In this position he was in direct competition with Chris Maguire, who was on the left of the three Sunderland attacking midfielders. Maguire likes to drop deep and inside to find the ball as opposed to staying wide and beating his man on the outside, and these movements then facilitate the opening of space for left-back Bryan Oviedo to bomb on into.
Yet Bielik was tasked with tracking Maguire all the way, not passing him onto a midfielder but pressing him no matter how far he retreated. In combination with Dijksteel’s pressing of Oviedo, this prevented Sunderland’s left-hand side from dominating offensively, and an example is presented in the following graphic.
Williams links attack
Attacking midfielder Jonny Williams was introduced for Darren Pratley in the 71st minute, and his introduction made Charlton into a more fluid attacking unit due to his prevalence for lining up between the midfield and defence as opposed to the more naturally conservative Pratley.
Upon Williams’ introduction, the Addicks became more of a 4-2-2-2, with the Welshman and Joe Aribo playing off Taylor and Josh Parker up front, with Bielik and Josh Cullen offering defensive protection (yet another example of Bielik’s flexibility, this time operating as a genuine central midfielder).

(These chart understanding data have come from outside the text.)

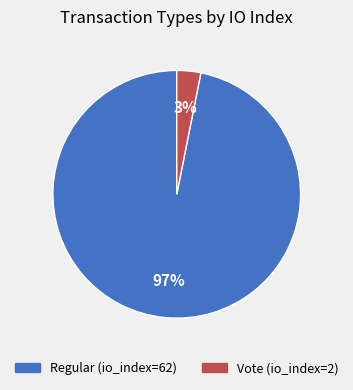

Between Vote (io_index=2) and Regular (io_index=62), which is larger?

Regular (io_index=62)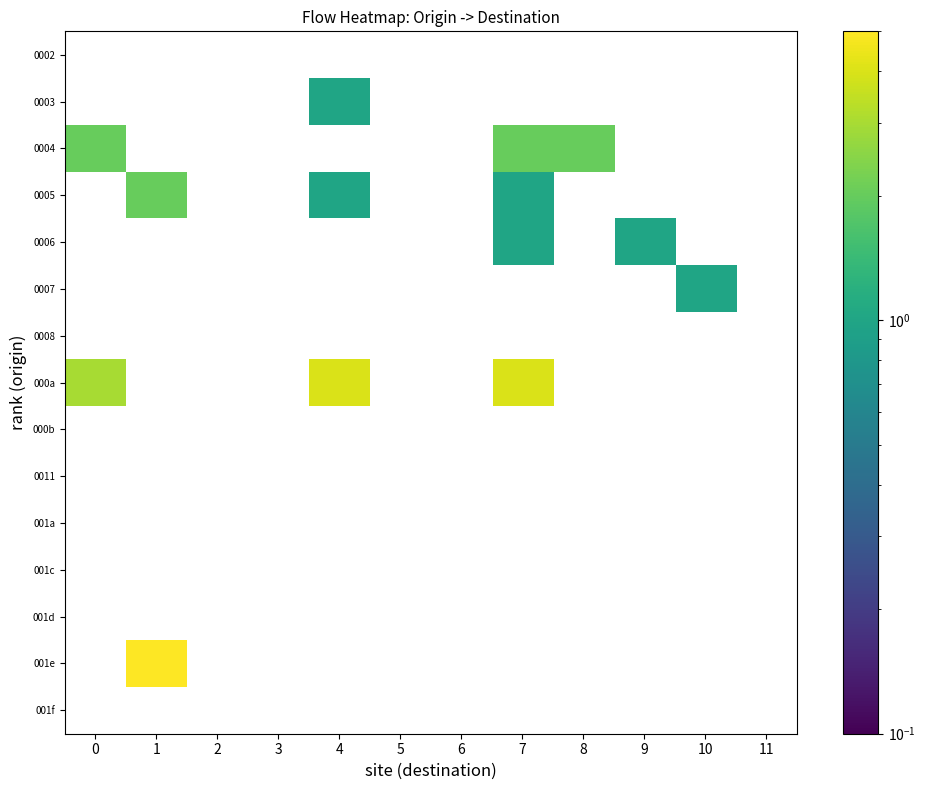

What is the total value across all series at 9?

1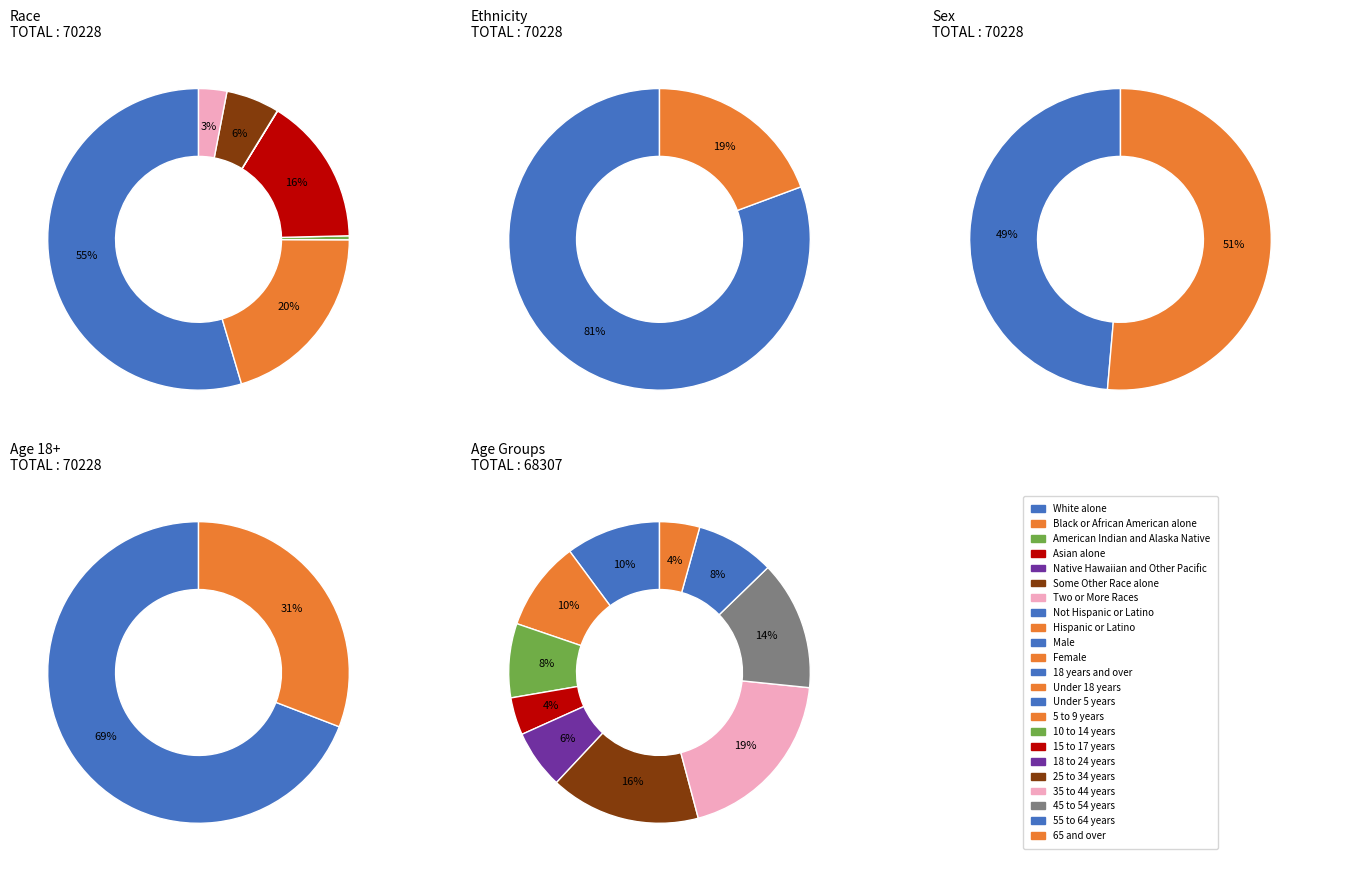

Which slice is the largest?

Not Hispanic or Latino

With the two attackers linking up between the lines, it gave more options for Charlton to play through centrally and feed their front line. However, due to fewer amounts of defensive cover, it slightly inhibited Purrington and Dijksteel from advancing as frequently as they had done, meaning that Lee Bowyer’s men looked to now create more centrally as opposed to out wide.
Unable to hit Wyke
A large part of Sunderland’s attacking armoury is the aerial capabilities of Charlie Wyke, looking for knock-downs off the head of the striker in order to provide for their deeper attacking midfielders to run onto and play off.
Yet with the initial three central defenders for Charlton, they swamped the powerful forward in order to prevent not just his ability, but Sunderland’s ability to run onto Wyke’s contribution also. The Charlton midfield would retreat to surround Wyke, getting in close proximity in order to increase their chances of getting straight onto the second balls.

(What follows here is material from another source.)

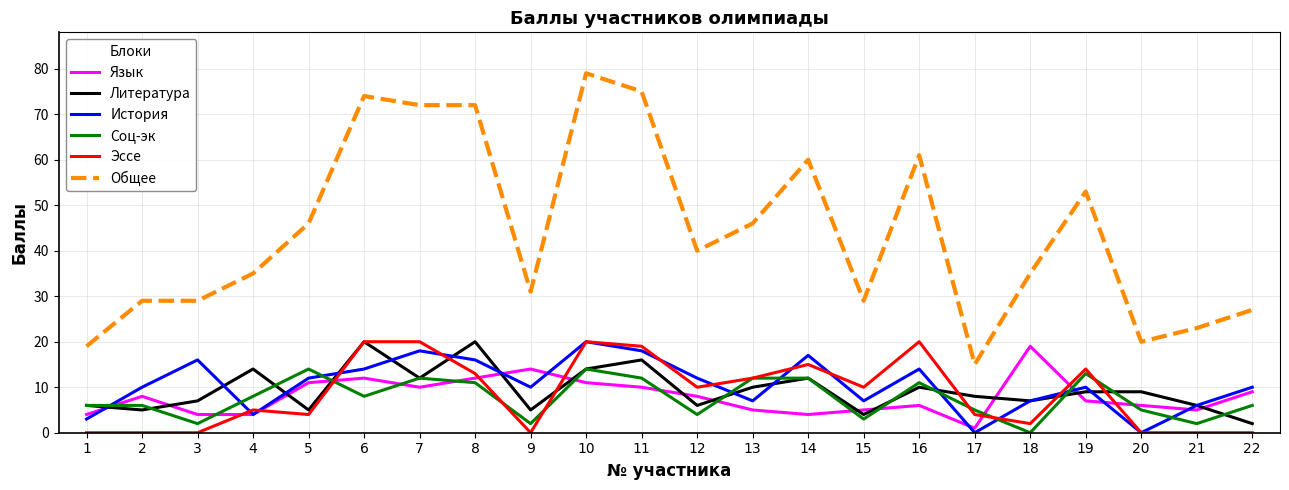

Is the value of Эссе at 15 greater than the value of Язык at 22?

Yes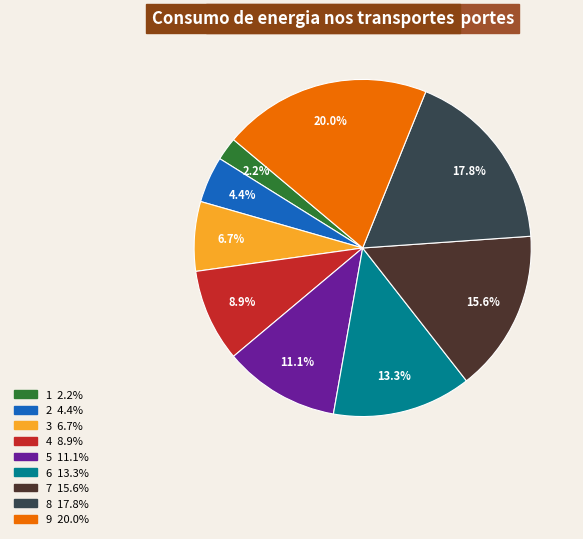

Combined, what portion of the pie is 3 and 1?

8.9%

Sunderland were unable to provide adequate support for the 26-year old, and their inability to fully maximise his attributes stifled much of their attacking play.

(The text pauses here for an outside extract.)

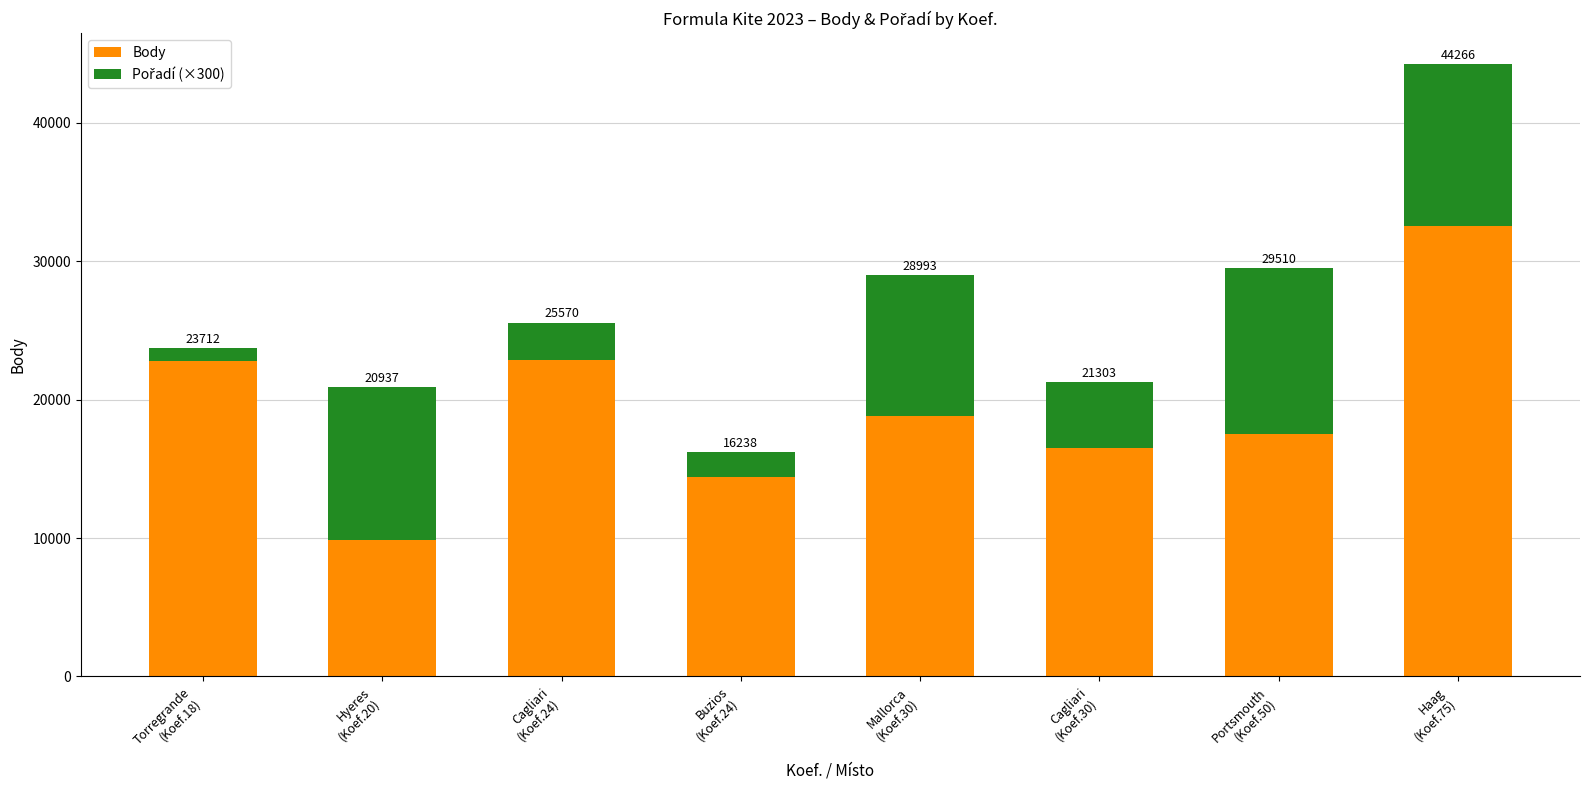

Does the chart contain stacked bars?

Yes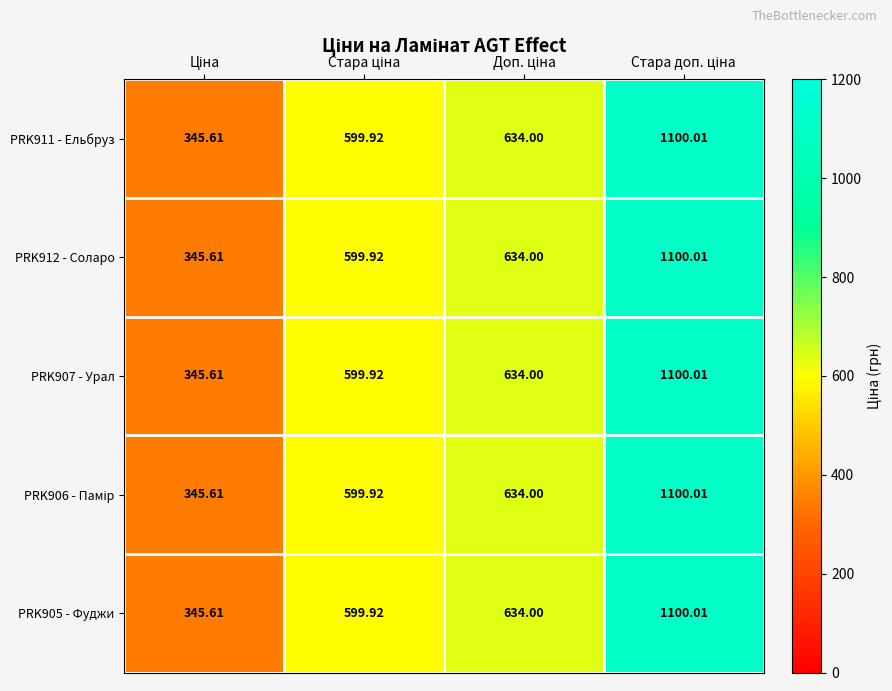

How many categories are shown in the chart?

4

As with Charlton – and also so many modern-day teams – Sunderland’s full-backs play a huge part in their attacking setup.
Here, Jack Ross’ outfit would look to use their full-backs in order to provide support and assistance out wide in attack.
Sunderland would often look to bring one of their wide midfielders or full-backs inside whilst pushing the other outside to give balance in a variety of passing lines, as can be seen in the following examples.
When the full-back would be positioned on the touchline the midfielder would move inside and vice versa, always ensuring that there was an option out wide in order to stretch the Charlton defence.
The below images indicate firstly O’Nien offering width with Morgan inside, before Oviedo coming inside when supported by width from Honeyman.
Pressing in midfield
Furthermore, Sunderland also looked to harass the Charlton midfield when in possession in order to win back the ball and be ruthless in transition.
Whenever an Addicks midfielder received the ball in-or-around the halfway line the Black Cats would relentlessly hound the recipient in order to maximise their chances of winning the ball back, as can be seen below.
Sunderland utilised such a tactic in order to fully capitalise on their men in advance of the ball upon turnover, with the wide attacking midfielders always ready to react to produce a swift counter attack when winning the ball back.
Charlton gained promotion through taking advantage of key moments in a tight contest. Neither side truly dominated the other, however ultimately the Addicks’ ability to carve out two genuine chances were the difference between going up and staying down.